** Opening DATA block **

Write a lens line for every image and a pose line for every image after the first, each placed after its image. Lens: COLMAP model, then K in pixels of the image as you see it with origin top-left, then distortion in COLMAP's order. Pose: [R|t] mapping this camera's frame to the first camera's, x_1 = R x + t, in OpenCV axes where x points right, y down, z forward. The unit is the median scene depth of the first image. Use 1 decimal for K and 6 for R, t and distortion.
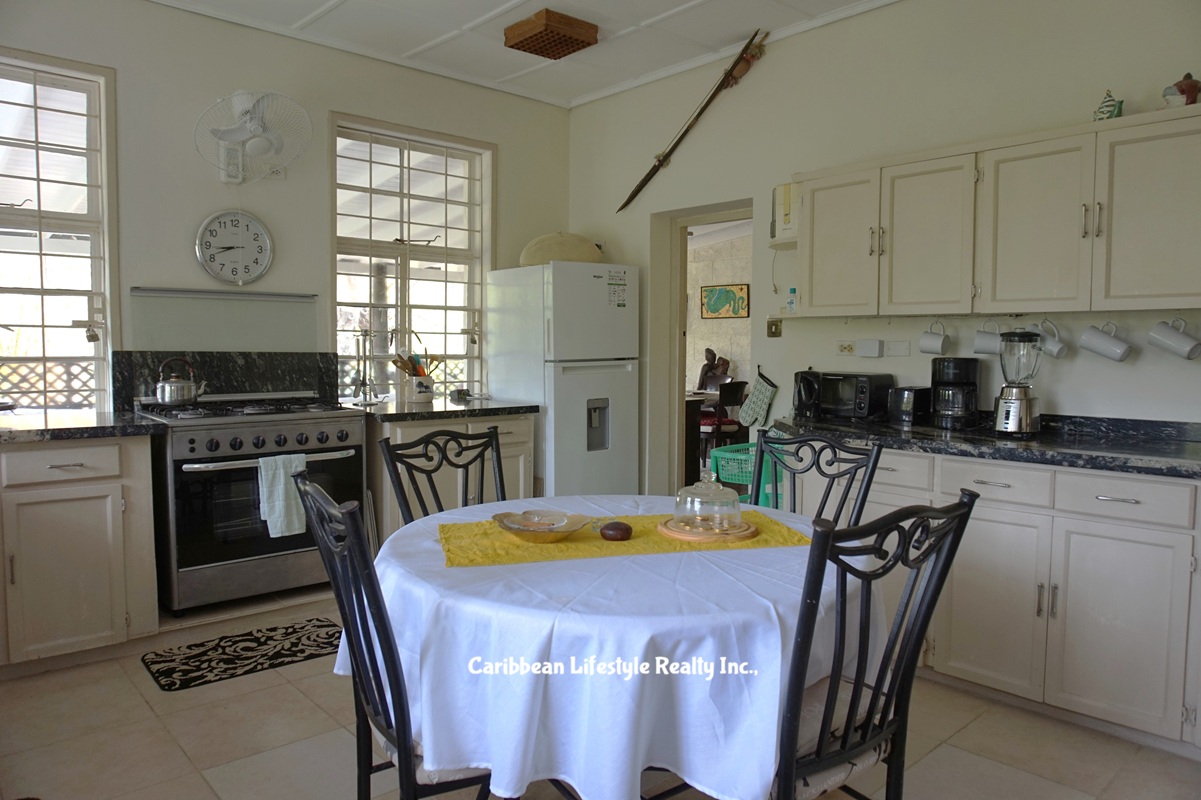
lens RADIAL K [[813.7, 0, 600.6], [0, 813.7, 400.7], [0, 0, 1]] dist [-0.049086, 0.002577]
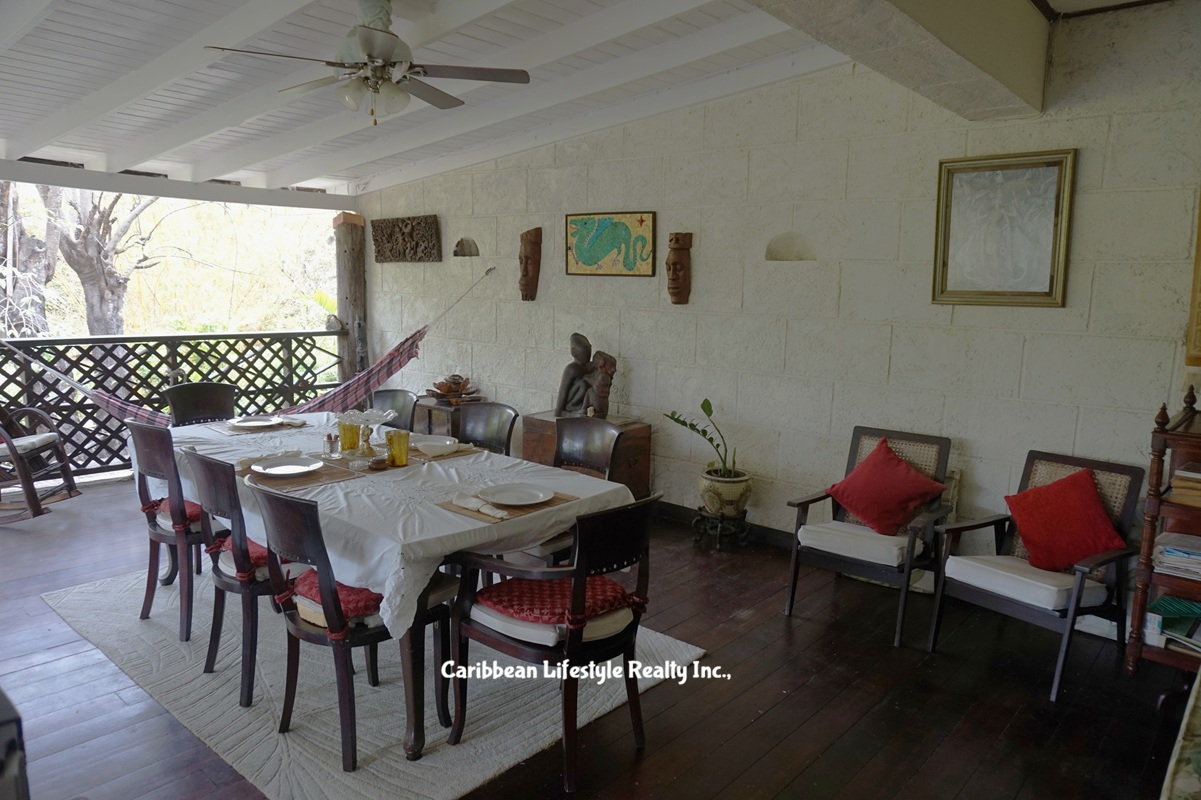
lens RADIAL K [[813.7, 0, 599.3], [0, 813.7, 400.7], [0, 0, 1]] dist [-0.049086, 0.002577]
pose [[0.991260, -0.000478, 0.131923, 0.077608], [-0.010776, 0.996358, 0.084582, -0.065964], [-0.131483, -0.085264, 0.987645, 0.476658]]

** Closing DATA block **

Copy the data above word for word, leaving out the pictures.

> ANSWER TO THE PROBLEM:
Write a lens line for every image and a pose line for every image after the first, each placed after its image. Lens: COLMAP model, then K in pixels of the image as you see it with origin top-left, then distortion in COLMAP's order. Pose: [R|t] mapping this camera's frame to the first camera's, x_1 = R x + t, in OpenCV axes where x points right, y down, z forward. The unit is the median scene depth of the first image. Use 1 decimal for K and 6 for R, t and distortion.
lens RADIAL K [[813.7, 0, 600.6], [0, 813.7, 400.7], [0, 0, 1]] dist [-0.049086, 0.002577]
lens RADIAL K [[813.7, 0, 599.3], [0, 813.7, 400.7], [0, 0, 1]] dist [-0.049086, 0.002577]
pose [[0.991260, -0.000478, 0.131923, 0.077608], [-0.010776, 0.996358, 0.084582, -0.065964], [-0.131483, -0.085264, 0.987645, 0.476658]]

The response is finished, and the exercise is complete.